En réalité, la procédure collective des dettes professionnelles peut s’étendre à un patrimoine affecté à une autre activité ou même au patrimoine personnel de l’entrepreneur, dans trois cas :

  • En cas de confusion avec le patrimoine au titre duquel la procédure a été ouverte (« L’entrepreneur individuel à responsabilité limitée n’est pas éligible à titre personnel à la procédure collective commerciale ouverte pour ses dettes professionnelles, sauf confusion des patrimoines » CA Bastia 24 mai 2012) ; 
  • En cas de manquement gaves aux obligations résultant du statut d’EIRL (Cass.com 7 février 2018 n°16-24.481 : « le dépôt d’une déclaration d’affectation ne mentionnant aucun des éléments exigés constitue (…) un manquement grave, de nature à justifier la réunion des patrimoines ») ;
  • En cas de fraude à l’égard d’un créancier titulaire d’un droit de gage général sur le patrimoine visé par la procédure (C.com art L621-2 al3).

Cependant, on peut noter que dans ces hypothèses, l’Entrepreneur Individuel ne peut s’en prendre qu’à lui-même car il n’a pas fait preuve de suffisamment de prudence, de diligence et d’éthique. Ce risque est donc limité à des situations particulières. 

Un risque plus général et plus critiquable demeure. En effet l’ouverture de la procédure collective produit des effets sur tout le patrimoine du débiteur en cas d’omission par le tribunal de la mention la qualité de l’EIRL. 

III. L’ouverture de la procédure collective produit des effets sur l’intégralité du patrimoine du débiteur lorsque le tribunal a omis de mentionner la qualité d’EIRL

Com. 6 mars 2019, n° 17-26.605 

Autrement dit, le défaut de mention de la qualité d’EIRL suffit pour soumettre l’ensemble du patrimoine d’un EIRL à une procédure collective. Cette décision de la Cour est sévère et rigide à l’égard de l’entrepreneur, celui-ci subissant les frasques de l’inattention du tribunal. 

Cette interprétation formelle et restrictive, est motivée par le soucis de sauvegarder les droits des liquidateurs (créanciers). En effet, la Haute juridiction admet que l’erreur commise sur la désignation du débiteur dans les jugements de redressement et liquidation judiciaires, n’affecte pas la capacité d’agir du liquidateur. Cette solution ne fait que renforcer l’effet dissuasif de l’utilisation de l’EIRL, consolidé en 2016 par l’insaisissabilité de sa résidence principale (loi Macron) et la possibilité de faire une déclaration d’insaisissabilité pour les autres biens immobiliers non affectés à l’activité professionnelle. 

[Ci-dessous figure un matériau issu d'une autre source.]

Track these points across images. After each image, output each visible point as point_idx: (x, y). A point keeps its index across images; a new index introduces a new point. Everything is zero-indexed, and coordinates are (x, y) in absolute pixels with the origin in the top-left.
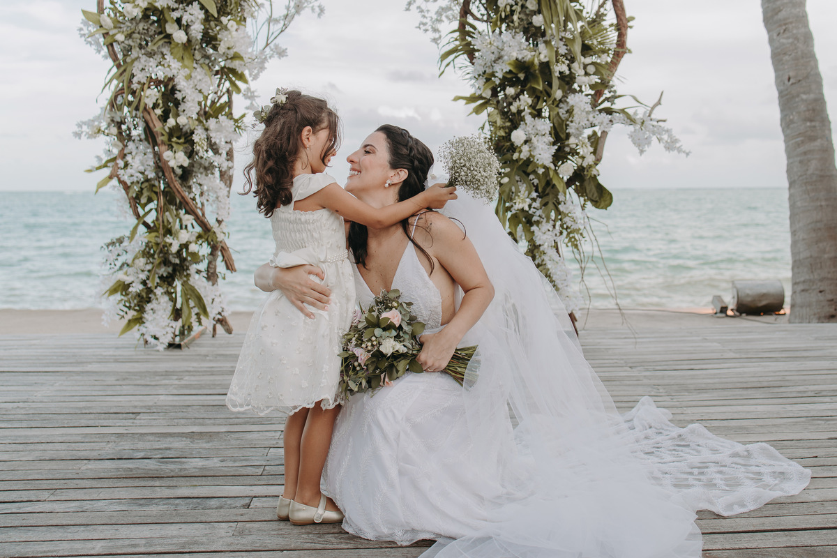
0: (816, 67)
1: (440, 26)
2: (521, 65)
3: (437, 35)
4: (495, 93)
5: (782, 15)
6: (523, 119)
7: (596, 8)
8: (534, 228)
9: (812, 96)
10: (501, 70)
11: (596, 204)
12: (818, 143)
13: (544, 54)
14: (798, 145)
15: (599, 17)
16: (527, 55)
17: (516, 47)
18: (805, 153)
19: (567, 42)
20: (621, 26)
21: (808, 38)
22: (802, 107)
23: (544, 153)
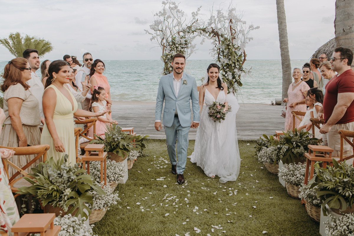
0: (289, 57)
1: (215, 56)
2: (227, 64)
3: (214, 58)
4: (223, 67)
5: (283, 47)
6: (227, 72)
7: (241, 53)
8: (229, 89)
9: (287, 63)
10: (224, 64)
11: (240, 85)
12: (288, 72)
13: (231, 63)
14: (284, 73)
15: (241, 54)
16: (228, 62)
17: (226, 61)
18: (285, 74)
19: (235, 60)
20: (245, 56)
21: (288, 52)
22: (285, 66)
23: (230, 78)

Ainsi, des nuances viennent teinter l’enthousiasme né de ce statut d’EIRL. C’est pourquoi la Cour de cassation devrait être moins formaliste et plus tolérante. Car, l’esprit de la loi de 2010 était de protéger l’entrepreneur, et non son exposition au risque de voir tout son patrimoine engagé pour une erreur qu’il n’a pas commise. Le législateur devrait donc s’atteler à trouver un juste équilibre entre la protection de l’entrepreneur et les intérêts du créancier.